I will not be afraid thereof."
"Is the curse so old?" I asked.
"Old beyond memory," he said. "As old as what is in that place."
"As the menhir, therefore."
"I do not know that there is a menhir, Thane. How know you?"
I reined up, and told him shortly. It was only fair that I should
do so. Then he said:
"The prince is dead, and maybe that he lies there will end the
curse. Come, we will see."
A few paces more, and suddenly the hillside seemed to open in a
ragged cleft that made another branching valley into the heart of
the left-hand hillside, so deep that it seemed rather to sink
downward from the mouth than to rise as a valley ever will. In all
truth, none would ever have found that place unless he sought for
it with a guide.

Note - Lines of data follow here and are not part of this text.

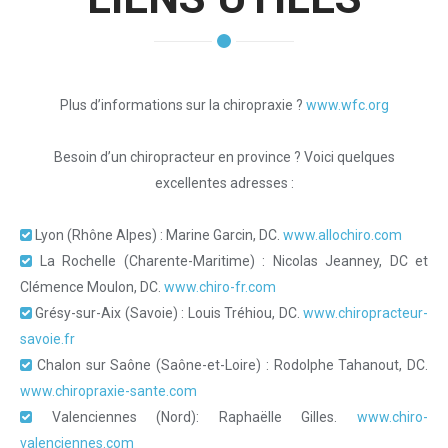
Plus d’informations sur la chiropraxie ?
www.wfc.org
Besoin d’un chiropracteur en province ? Voici quelques
excellentes adresses :
Lyon (Rhône Alpes) : Marine Garcin, DC.
www.allochiro.com
La Rochelle (Charente-Maritime) : Nicolas Jeanney, DC et
Clémence Moulon, DC.
www.chiro-fr.com
Grésy-sur-Aix (Savoie) : Louis Tréhiou, DC.
www.chiropracteur-
savoie.fr
Chalon sur Saône (Saône-et-Loire) : Rodolphe Tahanout, DC.
www.chiropraxie-sante.com
Valenciennes (Nord): Raphaëlle Gilles.
www.chiro-
valenciennes.com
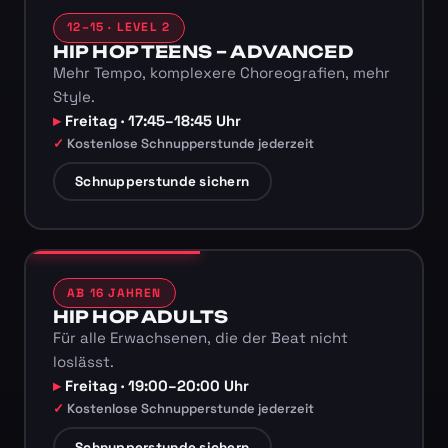
12–15 · LEVEL 2
HIP HOP TEENS – ADVANCED
Mehr Tempo, komplexere Choreografien, mehr
Style.
Freitag · 17:45–18:45 Uhr
Kostenlose Schnupperstunde jederzeit
Schnupperstunde sichern
AB 16 JAHREN
HIP HOP ADULTS
Für alle Erwachsenen, die der Beat nicht
loslässt.
Freitag · 19:00–20:00 Uhr
Kostenlose Schnupperstunde jederzeit
Schnupperstunde sichern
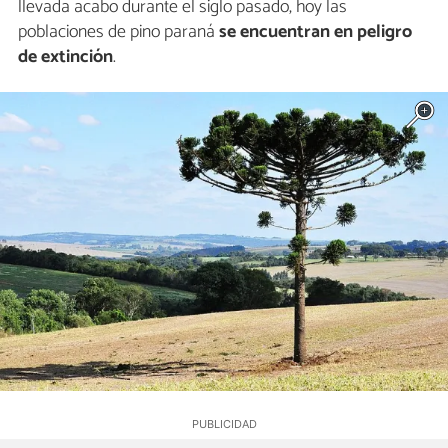
llevada acabo durante el siglo pasado, hoy las
poblaciones de pino paraná
se encuentran en peligro
de extinción
.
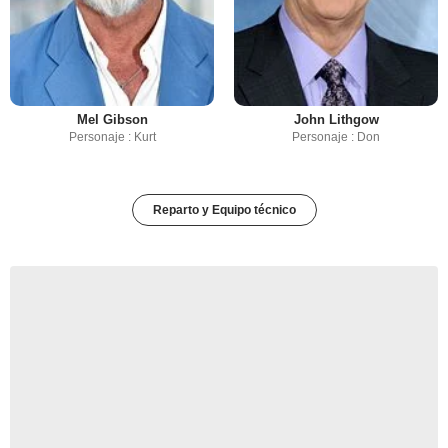
Mel Gibson
John Lithgow
Personaje : Kurt
Personaje : Don
Reparto y Equipo técnico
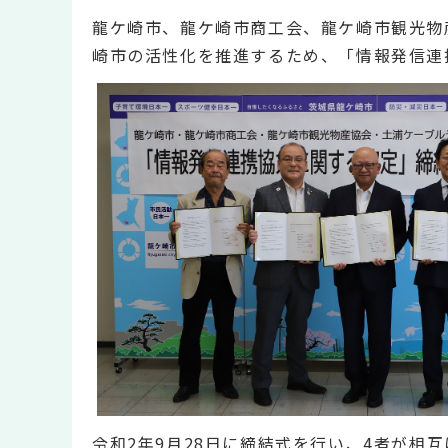
龍ケ崎市、龍ケ崎市商工会、龍ケ崎市観光物
崎市の活性化を推進するため、「情報発信連
令和2年9月28日に締結式を行い、4者が相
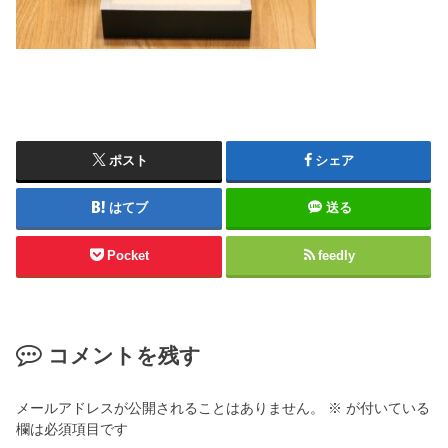
ポスト
シェア
はてブ
送る
Pocket
feedly
コメントを残す
メールアドレスが公開されることはありません。
※
が付いている
欄は必須項目です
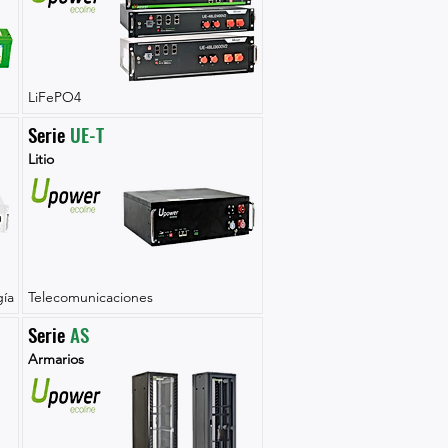
LiFePO4
Serie 
UE-T
Litio
ía
Telecomunicaciones
Serie 
AS
Armarios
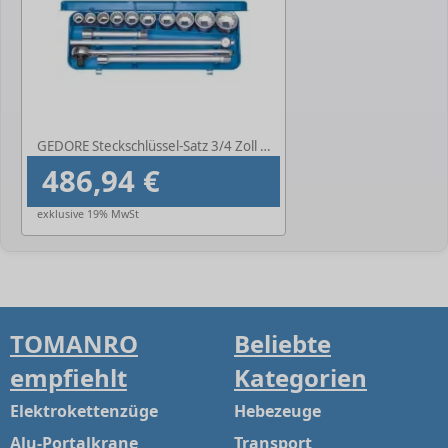
GEDORE Steckschlüssel-Satz 3/4 Zoll UD 32
486,94 €
exklusive 19% MwSt
TOMANRO
Beliebte
empfiehlt
Kategorien
Elektrokettenzüge
Hebezeuge
Alu-Portalkrane
Transport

I had not guessed that we were so near its
entrance.
I looked round the hills, but from here I could see not one of our
men on their watch posts, though one would have thought that where
they stood it would have been impossible to lose sight of all. We
were almost at the head of the wider valley along which we had
ridden.
Now I had thought to be the leader into the lost valley when we
came to it, but this Evan would not suffer. There was not room for
us to ride abreast into its depths, for the narrow bottom of the
cleft in the hills was littered with fallen boulders from the
steeps that bordered it, and through these we had to pick our way.